## Task brief
The goal is an unaltered copy of the records below, minus any images.

+===+

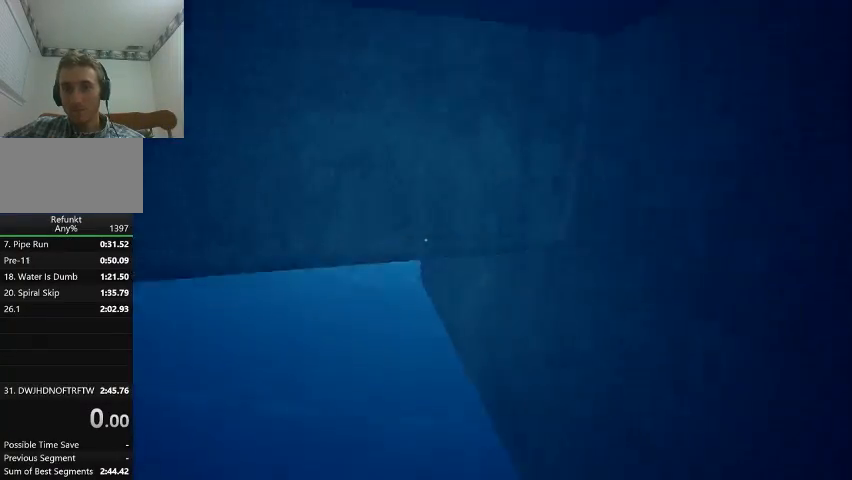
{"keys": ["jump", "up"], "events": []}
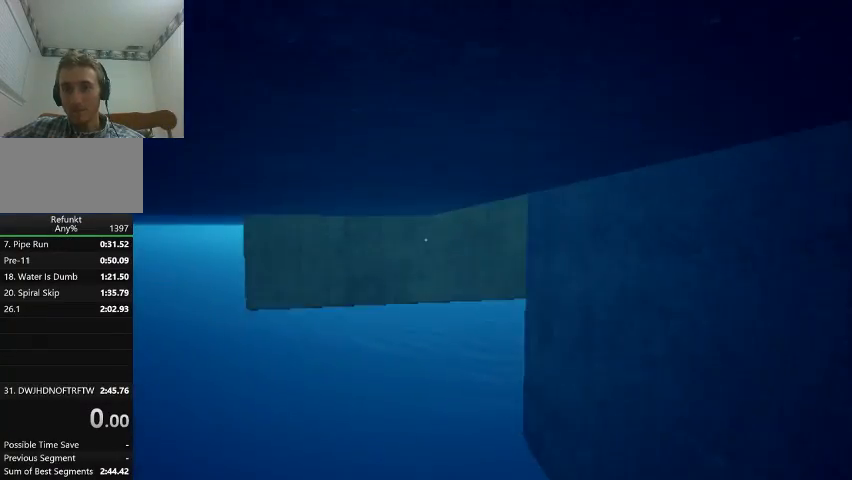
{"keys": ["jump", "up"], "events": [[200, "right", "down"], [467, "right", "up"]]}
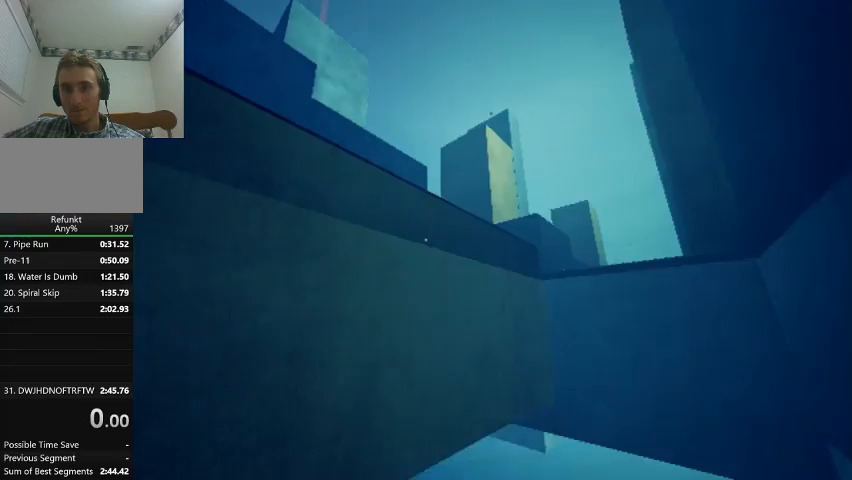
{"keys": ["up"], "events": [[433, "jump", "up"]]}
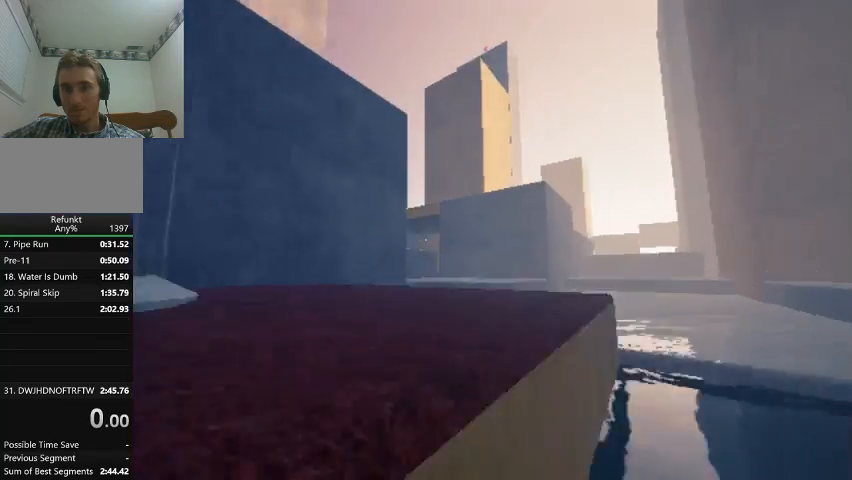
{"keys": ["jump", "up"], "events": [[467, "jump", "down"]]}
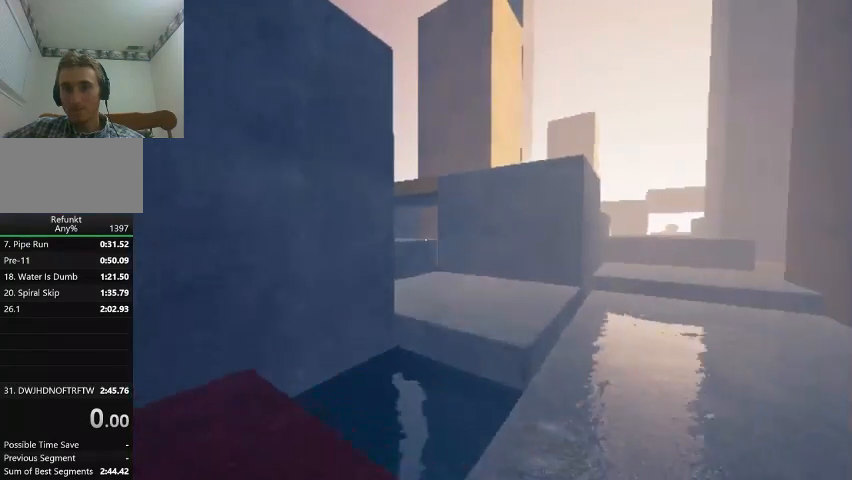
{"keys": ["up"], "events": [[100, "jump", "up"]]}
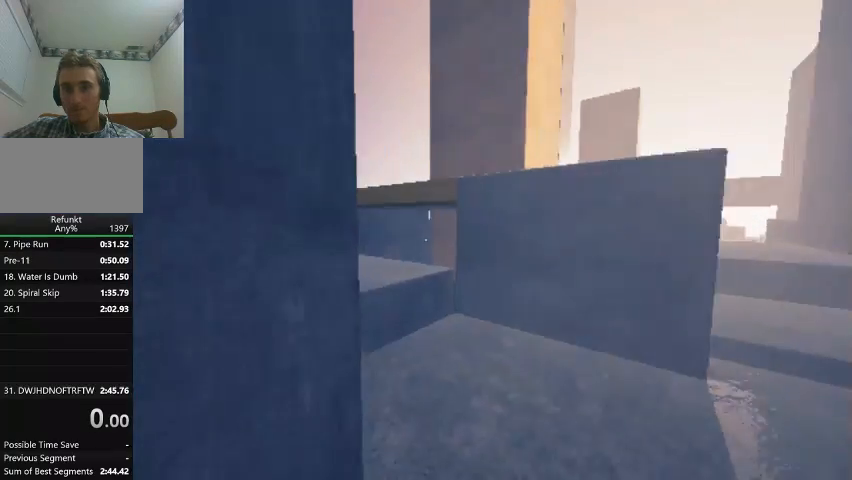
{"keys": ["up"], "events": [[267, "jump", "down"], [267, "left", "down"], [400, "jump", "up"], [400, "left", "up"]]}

+===+

## Your solution
{"keys": ["jump", "up"], "events": []}
{"keys": ["jump", "up"], "events": [[200, "right", "down"], [467, "right", "up"]]}
{"keys": ["up"], "events": [[433, "jump", "up"]]}
{"keys": ["jump", "up"], "events": [[467, "jump", "down"]]}
{"keys": ["up"], "events": [[100, "jump", "up"]]}
{"keys": ["up"], "events": [[267, "jump", "down"], [267, "left", "down"], [400, "jump", "up"], [400, "left", "up"]]}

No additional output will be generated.